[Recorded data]

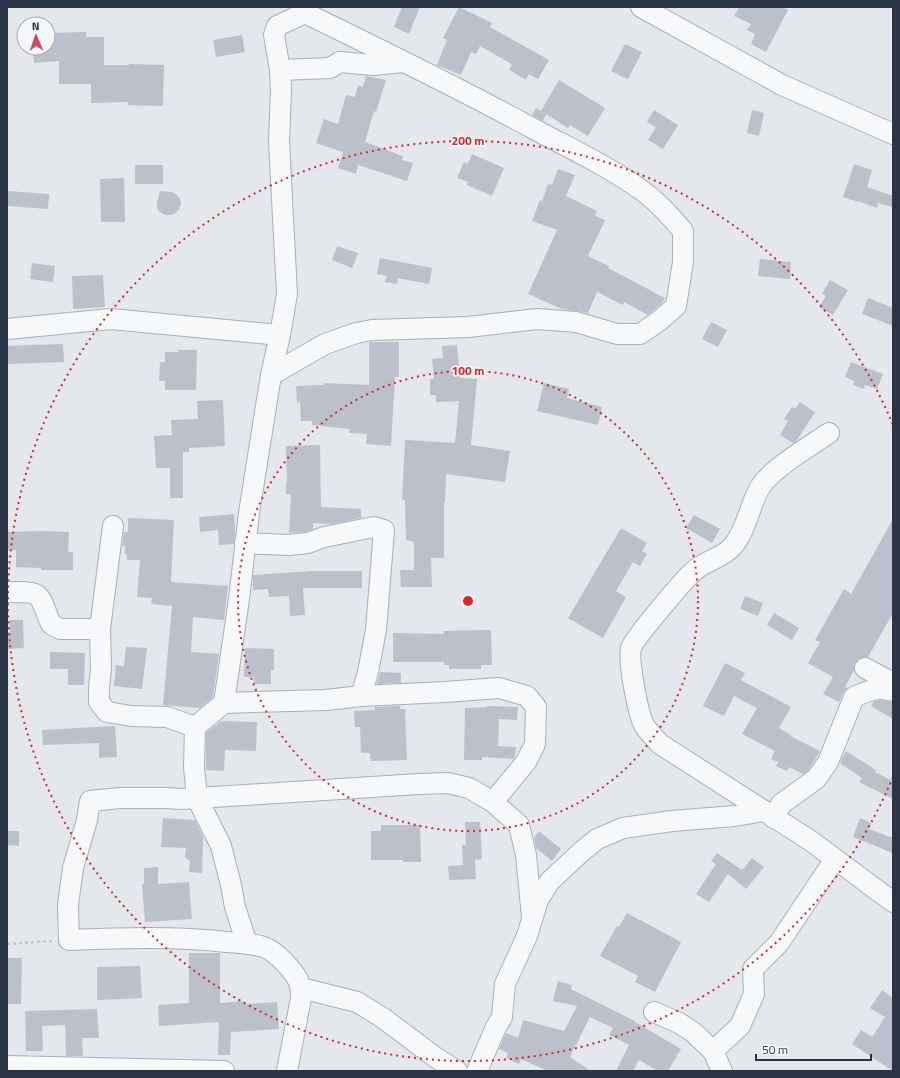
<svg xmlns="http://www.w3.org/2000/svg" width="900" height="1078" font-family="'Titillium Web',sans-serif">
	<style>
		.building { fill: #bbc0ca }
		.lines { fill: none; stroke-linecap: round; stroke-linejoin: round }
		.minor-casing { stroke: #a9aeb7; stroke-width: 22 }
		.path { stroke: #c2c5cb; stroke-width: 2.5; stroke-dasharray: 3 3; stroke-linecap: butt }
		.minor { stroke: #f7f8fa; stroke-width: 20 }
		.ring { fill: none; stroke: #d62828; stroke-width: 2; stroke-dasharray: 2 4 }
		.centre { fill: #d62828; stroke: #f4f6f9; stroke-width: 2 }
		.ring-label { font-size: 12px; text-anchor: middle; font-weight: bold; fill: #d62828; stroke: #f4f6f9; stroke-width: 3.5; stroke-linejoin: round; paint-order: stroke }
	</style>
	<rect width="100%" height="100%" fill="#e4e7ec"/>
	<!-- building -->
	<g class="building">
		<path d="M402 7H420L409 34 394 27Z"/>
		<path d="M459 7 492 23 490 27 549 60 538 79 529 74 526 80 509 70 512 64 480 46 476 54 471 52 461 75 437 65 447 40 443 38Z"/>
		<path d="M739 7H782L788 10 766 52 751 44 755 34 747 30 751 24 734 16Z"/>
		<path d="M86 32V37H104V65H129V64L164 65 163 106 128 105V102L91 103V84H59V61L34 63 33 48H48V33Z"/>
		<path d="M242 35 245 52 216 57 213 40Z"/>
		<path d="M625 44 642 52 628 79 611 71Z"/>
		<path d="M366 76 386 80 376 112 374 111 365 142 403 156 402 160 413 163 407 181 358 165 356 174 338 168 343 152 316 143 324 119 338 124 346 95 355 97 358 85 363 87Z"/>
		<path d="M559 80 605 108 588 136 570 125 568 128 546 114 543 121 532 115 536 108 541 111Z"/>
		<path d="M654 110 678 125 663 149 648 140 656 127 647 122Z"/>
		<path d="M752 110 764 113 759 136 747 133Z"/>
		<path d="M472 154 504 168 492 196 467 185 468 182 457 178 464 162 468 164Z"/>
		<path d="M854 164 872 170 867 187 893 196V207L878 203 877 208 858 201V202L843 197Z"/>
		<rect x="135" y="165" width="28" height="19"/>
		<path d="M558 169 575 175 566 196 597 211 595 216 605 220 588 256 609 266 608 268 665 298 662 303 648 315 624 302 623 305 597 292 588 313 577 311 562 309 528 294 557 230 532 221 540 200 542 201 548 184 552 185Z"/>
		<path d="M124 178 125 222H101L100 179Z"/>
		<path d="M8 191 49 194 48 209 7 206Z"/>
		<path d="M160 191 172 192 177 195 180 199 181 204 179 209 176 213 171 215H165L160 212 157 208V203Z"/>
		<path d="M337 246 358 253 352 268 332 260Z"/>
		<path d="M380 258 432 268 429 284 398 278 397 284 385 282 387 276 377 274Z"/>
		<path d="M760 259 791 262 790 279 758 276Z"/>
		<path d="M32 263 55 266 53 282 30 279Z"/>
		<path d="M103 275 105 307 73 309 72 276Z"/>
		<path d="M830 280 848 290 833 315 819 307 826 296 822 294Z"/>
		<path d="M868 298 893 308V326L862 314Z"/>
		<path d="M711 322 727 330 718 347 702 339Z"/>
		<path d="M369 342H399V377H395L391 446 366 444 367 434 349 433 350 429 312 425V421H301L300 402 297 403 296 386 324 385V383L369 385Z"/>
		<path d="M63 344 64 362 7 364V346Z"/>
		<path d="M457 345 460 378 477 379 471 445 510 451 505 482 446 474 445 502H444V558H431L432 587H401L400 570H414V542L406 540 405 500H402L405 440 455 443 459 401 436 402V395H430V379H434L432 359 443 358 442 346Z"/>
		<path d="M178 350H197L196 390H165V381H159L160 362H165V352H178Z"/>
		<path d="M851 362 883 374 877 389 865 385 864 389 853 385 854 381 845 377Z"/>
		<path d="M544 383 569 389 567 398 602 407 598 425 537 411Z"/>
		<path d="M223 400 225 446 189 448V452H183V498H170V468H156L154 436 172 435 171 420 198 419 197 401Z"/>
		<path d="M800 402 815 412 797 440 793 443 780 435 788 421 784 419 792 407 795 409Z"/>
		<path d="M320 445 321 507 361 509V518L331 524 313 523V529L305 532 289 533 291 494H286V483L287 482 286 446Z"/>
		<path d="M234 514 235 533 234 544 219 545 218 530 200 532 199 517Z"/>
		<path d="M694 515 720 529 712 543 686 528Z"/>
		<path d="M128 518 174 520 171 582 228 586 224 620 193 617 191 652 219 654 213 697 200 708 163 705 172 606 151 604 152 598 137 597 140 560H127V554H125V546H122L124 532H128Z"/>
		<path d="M893 519V613L868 657 859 658 855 662 854 670 845 687 848 688 843 693 839 702 823 694 833 677 808 663 820 642 815 640 844 589 851 594Z"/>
		<path d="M621 528 647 543 642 551 647 554 640 566 633 562 616 591 626 597 603 638 568 618Z"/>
		<path d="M42 531 69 532 68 552H73V570H41V568L16 567V550H7V532Z"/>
		<path d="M312 571H362V588H303L305 615 290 616 289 596 269 597 268 589 253 590V575Z"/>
		<path d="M745 596 763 603 758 616 740 609Z"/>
		<path d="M774 613 799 628 792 640 767 625Z"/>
		<path d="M9 620H23L24 648 7 649V632H10Z"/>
		<path d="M491 630 492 665H481V669H449V665H444V662H393V633L444 634 443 631Z"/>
		<path d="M126 647 147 648 142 689 114 686 116 665 124 666Z"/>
		<path d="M245 648 274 649V670H271V684H254V677H244Z"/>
		<path d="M50 652 85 653 84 685H68V669H50Z"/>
		<path d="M725 663 745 673 741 680 791 707 779 728 791 735 790 736 820 751 808 771 803 774 789 767 787 771 776 766 778 762 771 759 775 751 742 734 757 708 734 696 724 716 703 706Z"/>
		<path d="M380 672 401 673V683L377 684Z"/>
		<path d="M882 700 893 702V719L871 706 874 701Z"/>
		<path d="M400 706V709H405L407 760 371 761 370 753H361L360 727H355L354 711 375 710V707Z"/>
		<path d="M487 706 518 707 517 720 499 719 498 746 516 747 515 757 514 759 482 757V760H464L465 708 487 707Z"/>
		<path d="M221 721 257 722 256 751 225 750 224 771 206 770V733Z"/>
		<path d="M115 726 117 757 99 758V743L43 745 42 730Z"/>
		<path d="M846 751 876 770 875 772 893 781V799L859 782 862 778 840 763Z"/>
		<path d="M163 818 195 820 203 836 202 873 189 872 190 861 185 857 186 848 161 847Z"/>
		<path d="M860 818 871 823 869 829 893 838V853L853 837Z"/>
		<path d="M465 822H480L482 859 475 860 476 879 449 880 448 866 463 865 462 845H466Z"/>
		<path d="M381 825H420L421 862H403V860H371V831H381Z"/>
		<path d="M7 831H19V846L7 845Z"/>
		<path d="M539 831 561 849 552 861 536 848 534 838Z"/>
		<path d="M717 853 742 870 752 858 764 867 746 889 728 874 709 902 696 894 716 864 711 861Z"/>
		<path d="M158 867V884L189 882 192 919 145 922 142 884H144V868Z"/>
		<path d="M627 913 681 942 655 992 635 982 638 976 600 956 617 926 619 927Z"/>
		<path d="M189 953H220V1003L244 1001V1004L277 1002 279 1029 231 1032 230 1055H218L219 1022 159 1026 158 1005 189 1003Z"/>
		<path d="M7 958H22L21 1004H7Z"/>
		<path d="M140 966 142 998 97 1000V967Z"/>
		<path d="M558 981 572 985 571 989 635 1021V1022L681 1049 668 1071H658L639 1060 633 1071H616L629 1045 609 1035 613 1028 590 1017 570 1057 591 1071H548L521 1059 519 1064 506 1058 508 1053 499 1049 506 1033 518 1038 523 1020 564 1031 577 1006 553 1001Z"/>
		<path d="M882 990 893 998V1071L852 1044 861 1030 872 1037 885 1017 870 1008Z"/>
		<path d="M97 1009 99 1038H82L83 1056H66L65 1025 42 1026 43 1051H26L25 1011Z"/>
	</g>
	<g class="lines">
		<!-- minor casing -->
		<g class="minor-casing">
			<g id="minor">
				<path d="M641 7 782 85 893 134"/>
				<path d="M280 70 330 68 340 62 373 65 404 62"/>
				<path d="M7 329 111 319 280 335"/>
				<path d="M271 375 325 344 356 333 372 330 468 327 537 319 576 322 617 334H640L659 321 676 306 683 262V231C671 217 659 203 644 192 610 167 569 148 532 128 457 87 381 50 305 13"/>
				<path d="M829 433C810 446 769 470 759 489 749 508 746 531 732 547 722 558 705 561 694 571 685 578 633 640 631 648 628 662 638 713 644 725 648 732 655 738 660 744L811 841 893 902"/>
				<path d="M113 526 100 629 101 669 99 687V702L107 712 131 716 167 717 195 727"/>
				<path d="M7 592C45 592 37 592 51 624L60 629H100"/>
				<path d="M865 668 884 678 893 685"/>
				<path d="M361 696 445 692 499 688 527 696 536 707 535 744 526 762 493 802"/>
				<path d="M224 703 326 700 361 696 368 672 376 630 384 530 374 527 324 537 308 543 289 545 245 543"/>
				<path d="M774 818 781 804 816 779 828 762 854 697C868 691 877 686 893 691"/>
				<path d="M247 944 235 907 231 885 221 846 197 798 194 767 195 727 224 703 239 599 249 513 271 375 280 335 287 294 279 141 281 90 280 70 274 35 277 26 305 13 307 7"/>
				<path d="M301 988 357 1002 383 1018 435 1057 457 1071"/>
				<path d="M654 1012 679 1023 693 1032 713 1051 722 1071"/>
				<path d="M713 1051 740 1026 754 994 753 969 779 943 835 859"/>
				<path d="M7 1066 224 1071"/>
				<path d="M287 1071 301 998C301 991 301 986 298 980 293 970 276 952 266 948 254 943 240 943 227 942 175 936 121 938 69 940L68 905 73 868 87 820 90 801 120 798H165L182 799 419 784 448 783 469 788 493 802 519 825 526 855 532 917"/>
				<path d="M477 1071 496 1027 502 1017 505 984 527 936 538 900 550 881 580 853 597 839 623 828 672 821 735 816 763 811"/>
			</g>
		</g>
		<!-- path -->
		<path class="path" d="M7 944 52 941"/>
		<!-- minor -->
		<use href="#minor" class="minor"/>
	</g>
	<!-- distance rings -->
	<g class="ring">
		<circle cx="468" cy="601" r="230"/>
		<path d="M893 777A460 460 0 1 1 893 425"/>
	</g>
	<circle cx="468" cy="601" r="6" class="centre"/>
	<g class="ring-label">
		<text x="468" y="145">200 m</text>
		<text x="468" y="375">100 m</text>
	</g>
	<!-- border -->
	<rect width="900" height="1078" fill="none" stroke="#2b3445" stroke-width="16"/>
	<!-- north arrow -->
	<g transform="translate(36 36) rotate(358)"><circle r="19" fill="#f4f6f9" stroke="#a4a8b1"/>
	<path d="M0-3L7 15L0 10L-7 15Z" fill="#d1495b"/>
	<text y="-6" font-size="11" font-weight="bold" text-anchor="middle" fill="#2b3445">N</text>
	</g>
	<!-- scale -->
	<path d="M756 1054v6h115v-6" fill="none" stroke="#2b3445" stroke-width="2"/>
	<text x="762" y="1054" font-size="12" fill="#2b3445" stroke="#f4f6f9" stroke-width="3" paint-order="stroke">50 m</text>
</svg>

TASK GOAL:
In the entries above, find each line with the word "lines" and show it.

PROBLEM SOLUTION:
		.lines { fill: none; stroke-linecap: round; stroke-linejoin: round }
	<g class="lines">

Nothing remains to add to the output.